Objective To summarize the methods, safety, and efficacy of the ex vivo liver resection followed by autotransplantation in the treatment of advanced hepatic alveolar echinococcosis (HAE). Method A retrospective analysis of clinical data and follow-up data in 21 cases who received ex vivo liver resection followed by autotransplantation in the treatment of HAE from February 2014 to December 2016 in West China Hospital was performed. Results All the patients successfully underwent ex vivo liver resection followed by autotransplantation and no death happened during operation. The median weight of remnant liver was 701.4 g (360–1 300 g), the average operation time were 13.6 h (9.4–19.5 h), the anhepatic phase time were 180–455 min with median of 314 min.
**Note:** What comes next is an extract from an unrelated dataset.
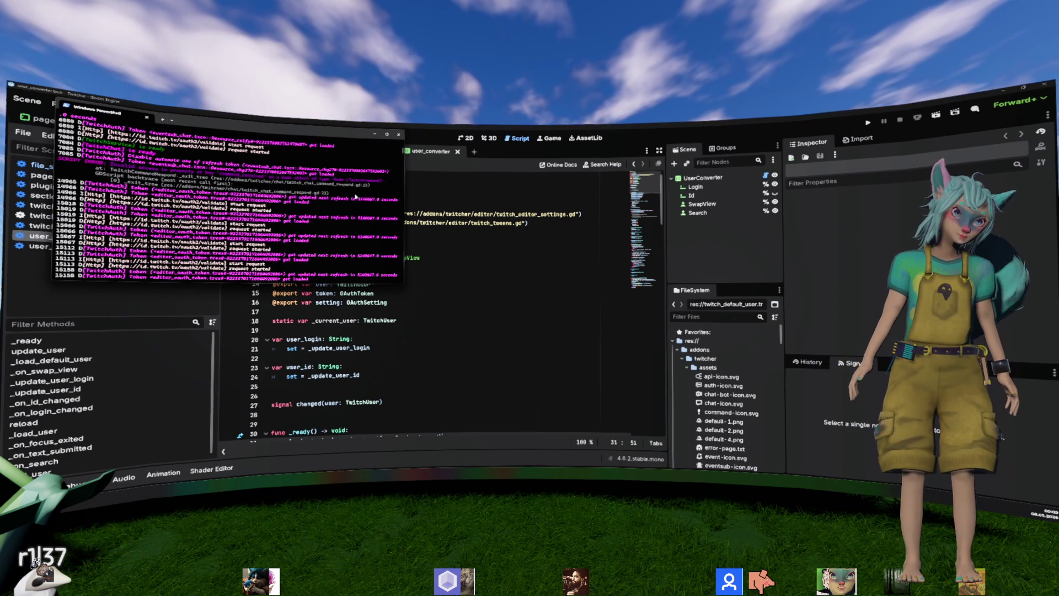
click(436, 247)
The average of intraoperative blood loss were 2 379 mL (1 200–6 000 mL). The average of patients entered red blood cell suspension were 10.6 u (0–39.5 u), the average of fresh frozen plasma were 1 377 mL (0–6 050 mL) , of which 7 patients received autologous blood transfusion, with average of 1 578 mL (500–3 700 mL). The average of postoperative hospital stay were 23.5 days (4–51 days). Postoperative complications occurred in 12 patients during hospitalization, and 4 cases of postoperative complications were in grade Clavien-Dindo Ⅲ or above, 2 cases of grade Ⅴ (died). During the follow-up period, 19 patients were followed for a median of 16.2 months (3–38 months), no HAE recurrence or metastasis was found, only 1 patient were lost follow-up after surgery for 12 months. Massive ascites and hyponatremia were found in 1 patient who was diagnosis as left hepatic vein stenosis at the end of the 3 months after operation. The patient was cured after interventional treatment of hepatic vein stent implantation and angioplasty. Conclusions The ex vivo liver resection followed by autotransplantation provides radical treatment for patients with advanced HAE, but the surgery is difficult and has high risk of postoperative complications. The detailed preoperative evaluation, intraoperative pipeline reconstruction reasonably, and fine postoperative management can improve the patient’s survival, and reduce the rate of complications.